● **TASK ITEM**
Copy each line of the material in which the word "wady" appears.

● **WORKING DATA**
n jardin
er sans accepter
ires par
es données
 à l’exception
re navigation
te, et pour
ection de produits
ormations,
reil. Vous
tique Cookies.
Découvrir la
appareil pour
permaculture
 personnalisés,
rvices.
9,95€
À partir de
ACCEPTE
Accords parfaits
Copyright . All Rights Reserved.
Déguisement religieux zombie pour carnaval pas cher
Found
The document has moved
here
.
---
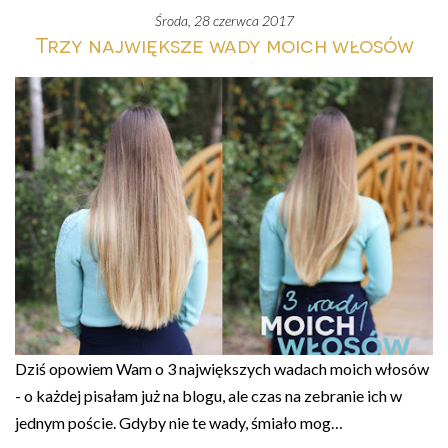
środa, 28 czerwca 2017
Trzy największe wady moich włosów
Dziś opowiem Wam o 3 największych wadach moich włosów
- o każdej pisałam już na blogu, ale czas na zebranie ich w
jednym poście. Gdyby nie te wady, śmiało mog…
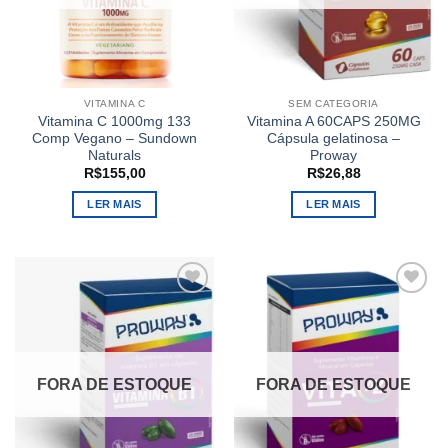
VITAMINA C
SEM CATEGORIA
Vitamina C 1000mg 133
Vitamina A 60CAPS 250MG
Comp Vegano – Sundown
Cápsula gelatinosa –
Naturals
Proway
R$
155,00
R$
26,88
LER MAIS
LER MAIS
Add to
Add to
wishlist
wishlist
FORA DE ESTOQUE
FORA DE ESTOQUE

● **RESPONSE**
Trzy największe wady moich włosów
jednym poście. Gdyby nie te wady, śmiało mog…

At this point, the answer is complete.